In article <pan.2009.>,
sunrise@xxxxxxxxxxxxxxx says...

On Tue, 10 Nov 2009 13:19:35 +0000, Ben Bacarisse wrote:

It may well be fast enough. I have little data so it is hard to say.
You say there will typically be about 10,000 elements in the queue, so
you might think you will have to look though 5,000 elements on average
to find the insertion point, but priority queues rarely work like that.
In some applications, the majority of added elements go at either the
front or the end, so you can speed things up by special casing those.
In others, you get an exponential distribution of insertion points so
insertions far down the list are rare.

Your case is odd because you can't have duplicate priorities and that
means I can't even imagine what the application is.

Now go ahead and kill me for this new requirement that I have gotten from
my boss:

"There will be duplicates, can be 1 or 10. e.g. I am adding persons
into the queue with their name, age, address and phone". Then there will
be lots of persons with one age (say 30). So you need to add all
duplicates but when u add them (duplicates) one added first will be
removed first (FIFO), except this everything will added according to the
priority and person with minimum priority will always be removed first."

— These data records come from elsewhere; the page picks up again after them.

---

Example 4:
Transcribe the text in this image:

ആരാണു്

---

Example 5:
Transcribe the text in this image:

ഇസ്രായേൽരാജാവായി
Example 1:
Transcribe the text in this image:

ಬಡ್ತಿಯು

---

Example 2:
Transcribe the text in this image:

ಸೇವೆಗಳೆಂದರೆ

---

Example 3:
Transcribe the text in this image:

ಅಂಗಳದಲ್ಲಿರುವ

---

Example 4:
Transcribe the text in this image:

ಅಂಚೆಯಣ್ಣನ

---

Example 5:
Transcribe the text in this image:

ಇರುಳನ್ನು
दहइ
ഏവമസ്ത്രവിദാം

So it means, I have to search 2 times now: one for whether there is any
duplicate and 2nd if duplicate is there then add it after that duplicate
(s) else add it according to the priority.

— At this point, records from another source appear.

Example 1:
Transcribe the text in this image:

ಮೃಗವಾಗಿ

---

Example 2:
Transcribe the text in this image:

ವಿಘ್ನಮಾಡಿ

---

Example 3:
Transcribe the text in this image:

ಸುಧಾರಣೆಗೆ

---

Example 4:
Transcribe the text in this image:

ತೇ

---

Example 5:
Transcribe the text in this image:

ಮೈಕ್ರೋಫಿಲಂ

Do you have any better ideas ?

Use the SQLite database in memory mapped mode. (It's written in C).
It will handle duplicates, and any sort of strange requirements that pop
up. I guess it will be fast enough for your purposes and it will give
you a permanent store for the processed data for subsequent operations.
This embedded database is small enough to fit on phone applications.

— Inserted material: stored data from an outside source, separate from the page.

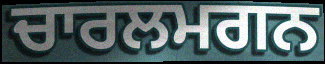
ਚਾਰਲਮਗਨ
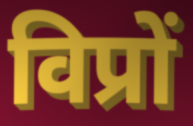
विप्रों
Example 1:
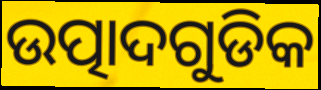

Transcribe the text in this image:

ଉତ୍ପାଦଗୁଡିକ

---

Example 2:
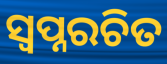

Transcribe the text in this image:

ସ୍ୱପ୍ନରଚିତ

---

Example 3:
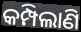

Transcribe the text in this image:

କମ୍ପିଲାଣି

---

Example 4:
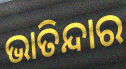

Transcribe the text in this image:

ଭାତିନ୍ଦାର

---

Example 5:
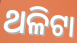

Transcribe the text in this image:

ଥଳିଟା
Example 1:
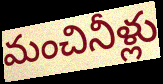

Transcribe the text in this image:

మంచినీళ్లు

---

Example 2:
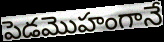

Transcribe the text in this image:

పెడమొహంగానే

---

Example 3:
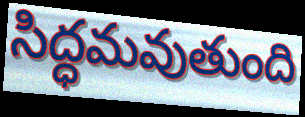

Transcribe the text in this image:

సిద్ధమవుతుంది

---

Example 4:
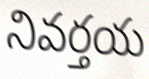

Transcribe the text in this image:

నివర్తయ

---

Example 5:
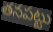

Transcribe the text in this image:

తనపట్టు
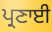
ਪ੍ਰਣਾਈ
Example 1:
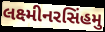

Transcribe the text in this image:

લક્ષ્મીનરસિંહમુ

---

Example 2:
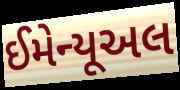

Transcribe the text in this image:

ઈમેન્યૂઅલ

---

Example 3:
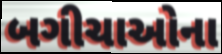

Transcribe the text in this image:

બગીચાઓના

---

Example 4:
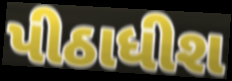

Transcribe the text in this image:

પીઠાધીશ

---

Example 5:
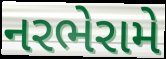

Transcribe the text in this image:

નરભેરામે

Something is not making sense to me. We have a huge volume of data
being processed, but it seems that you have some sort of pipe or filter
you need to write. If you are discarding the data, then the exercise is
pointless, so I suggest examination of the system as a whole.

What is really wanted here? We have a stream of data to process. Where
is the data to reside, eventually? What sort of processing requirements
exist for the incoming stream, and what sort of processing requirements
exist for the data after it exits the pipe?

The way that this project is developing is very, very, very bad:
"Oh, by the way, -- it also has to stop a herd of stampeding yak..."
is my name for this model. As you are moving along, the requirements
keep changing. That is a formal recipie for disaster, virtually 100% of
the time. So I urge you:
1. Take a step back.
2. Collect the actual requirements for this project. (What are the
inputs, what are the outputs, what are the tasks that need to be done,
have the workers who are going to use this tool been interviewed for how
this thing fits into the work flow, what are the documenation needs,
3. After you have requirements (it is very clear that requirements
gathering has never taken place yet) then you can design a solution.

It is literally impossible to design a tool when the specification is
constantly moving.